=== AIM OF THE EXERCISE ===
From the post on parallel processing, extract the passage that begins at the words "Note: If you" and stops after "threads or processes?".
[TEXT Boundary: Start]
Intro

Who is this for

  • Data Scientists that want to learn what they need to know to effectively use parallel programming quickly and easily in their projects.
    Note: If you like this post and want updates on future posts follow me on twitter.

What questions will post help this answer:

  • When I need to parallelize something, should I use threads or processes?
  • How much of a speed up will I actually get?
  • What's the easiest way run something in parallel in python without lots of complicated/annoying boilerplate?

Inspiration

Why this post?

  • This will be application focused. Rather than examples such as a calculating fibonacci numbers, I will use real world examples for comparisons.
  • Rather than showing parallel processing from the foundations, we will be showing applications using the fastcore library.

If you want low level and deep understanding you should study Hamel's post. His article also covers topics I am not covering in this post. If you want a shortcut to get the information needed to apply and use parallel processing for data science this post is ideal as it covers the most critical pieces of information. I recommend reading this post then follow it up with Hamel's post for a top-down approach.

Task Types

There are 2 major types of processes. In order to determine how to parallelize something you need to be able to identify which it is.

CPU Bound: A CPU bound process is one that relies on the CPU. Any kind of extensive calculations are an example of this. A common example is calculating fibonacci numbers

Not CPU Bound: A non CPU bound task is one that isn't reliant on the CPU. The simplest example is a sleep command. The CPU doesn't need to do much but it still needs to be monitored.

Let's look at each and define a task more applicable to data science for each.

CPU Bound Task

Let's imagine you are cooking. You are working on cutting your ingredients for a side-dish and also need to cook a separate dish that needs to be stirred constantly/non-stop. How can you speed that up? Well you cannot divide your time because the dish needs to be stirred non-stop. And while you are doing that the cutting isn't getting done. You simply can't just jump back and forth. You could however speed it up by adding a second chef.

This is similar to the trade-off for parallelizing using processes in python. Each chef needs their own tools for their task. This translates to each process needing it's own data in memory. This means data is often duplicated in memory for each process. But, if your constraint is the CPU this is the way to go!
[TEXT Boundary: End]
[GIVEN INFORMATION Boundary: Start]
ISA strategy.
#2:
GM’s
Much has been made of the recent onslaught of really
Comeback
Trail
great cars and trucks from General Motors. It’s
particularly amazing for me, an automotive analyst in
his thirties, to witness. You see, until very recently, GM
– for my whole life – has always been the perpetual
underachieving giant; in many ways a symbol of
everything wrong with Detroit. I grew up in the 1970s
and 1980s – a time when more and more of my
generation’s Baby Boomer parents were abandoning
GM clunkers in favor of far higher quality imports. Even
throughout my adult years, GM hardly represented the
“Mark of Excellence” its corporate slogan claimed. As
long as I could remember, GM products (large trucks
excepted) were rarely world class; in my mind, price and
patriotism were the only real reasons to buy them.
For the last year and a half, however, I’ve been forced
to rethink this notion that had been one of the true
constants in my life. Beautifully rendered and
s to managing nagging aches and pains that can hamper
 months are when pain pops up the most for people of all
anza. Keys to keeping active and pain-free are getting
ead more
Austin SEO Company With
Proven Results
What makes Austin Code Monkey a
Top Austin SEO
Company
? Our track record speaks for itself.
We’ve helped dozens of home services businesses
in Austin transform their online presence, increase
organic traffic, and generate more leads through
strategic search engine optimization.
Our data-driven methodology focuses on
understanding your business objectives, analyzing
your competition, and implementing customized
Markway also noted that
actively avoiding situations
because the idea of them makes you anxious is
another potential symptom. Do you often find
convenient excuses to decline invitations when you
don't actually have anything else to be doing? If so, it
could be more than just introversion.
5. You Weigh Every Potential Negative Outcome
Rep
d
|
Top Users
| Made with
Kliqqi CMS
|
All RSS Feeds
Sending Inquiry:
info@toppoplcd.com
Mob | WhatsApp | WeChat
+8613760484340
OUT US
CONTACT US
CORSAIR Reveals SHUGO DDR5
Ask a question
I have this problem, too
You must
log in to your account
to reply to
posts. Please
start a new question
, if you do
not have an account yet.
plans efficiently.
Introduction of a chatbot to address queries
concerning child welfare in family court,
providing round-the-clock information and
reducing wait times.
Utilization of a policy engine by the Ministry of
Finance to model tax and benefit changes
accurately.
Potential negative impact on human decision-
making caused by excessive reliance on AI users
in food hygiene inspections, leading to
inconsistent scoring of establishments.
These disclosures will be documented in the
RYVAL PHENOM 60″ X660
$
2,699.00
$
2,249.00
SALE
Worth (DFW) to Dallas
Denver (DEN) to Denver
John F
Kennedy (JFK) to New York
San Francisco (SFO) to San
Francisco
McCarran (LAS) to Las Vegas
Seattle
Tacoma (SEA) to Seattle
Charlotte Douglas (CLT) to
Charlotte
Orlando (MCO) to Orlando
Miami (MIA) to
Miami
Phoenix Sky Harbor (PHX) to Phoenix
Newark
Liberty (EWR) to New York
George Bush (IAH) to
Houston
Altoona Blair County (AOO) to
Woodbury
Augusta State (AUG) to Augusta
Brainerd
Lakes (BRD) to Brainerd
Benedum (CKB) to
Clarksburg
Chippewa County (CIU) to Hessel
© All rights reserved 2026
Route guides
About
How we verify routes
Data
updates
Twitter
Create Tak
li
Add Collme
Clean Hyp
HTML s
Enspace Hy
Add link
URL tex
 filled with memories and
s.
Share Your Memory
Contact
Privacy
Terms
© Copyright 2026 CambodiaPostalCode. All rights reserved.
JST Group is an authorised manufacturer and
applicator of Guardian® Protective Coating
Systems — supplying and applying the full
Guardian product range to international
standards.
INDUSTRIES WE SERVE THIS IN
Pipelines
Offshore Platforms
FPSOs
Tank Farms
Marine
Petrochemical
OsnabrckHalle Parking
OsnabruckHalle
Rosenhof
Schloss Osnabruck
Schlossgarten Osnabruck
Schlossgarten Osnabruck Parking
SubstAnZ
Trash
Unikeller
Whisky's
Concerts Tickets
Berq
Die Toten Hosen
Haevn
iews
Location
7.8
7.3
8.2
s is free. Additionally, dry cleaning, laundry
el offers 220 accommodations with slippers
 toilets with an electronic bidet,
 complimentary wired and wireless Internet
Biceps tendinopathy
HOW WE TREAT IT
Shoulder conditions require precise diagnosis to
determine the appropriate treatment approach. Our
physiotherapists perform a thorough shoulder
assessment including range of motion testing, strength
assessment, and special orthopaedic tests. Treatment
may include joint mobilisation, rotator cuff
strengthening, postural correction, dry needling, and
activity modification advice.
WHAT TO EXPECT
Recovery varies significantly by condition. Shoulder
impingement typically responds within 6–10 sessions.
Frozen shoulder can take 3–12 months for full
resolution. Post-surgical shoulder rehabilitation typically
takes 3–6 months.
[GIVEN INFORMATION Boundary: End]
=== YOUR SOLUTION ===
Note: If you like this post and want updates on future posts follow me on twitter.

What questions will post help this answer:

  • When I need to parallelize something, should I use threads or processes?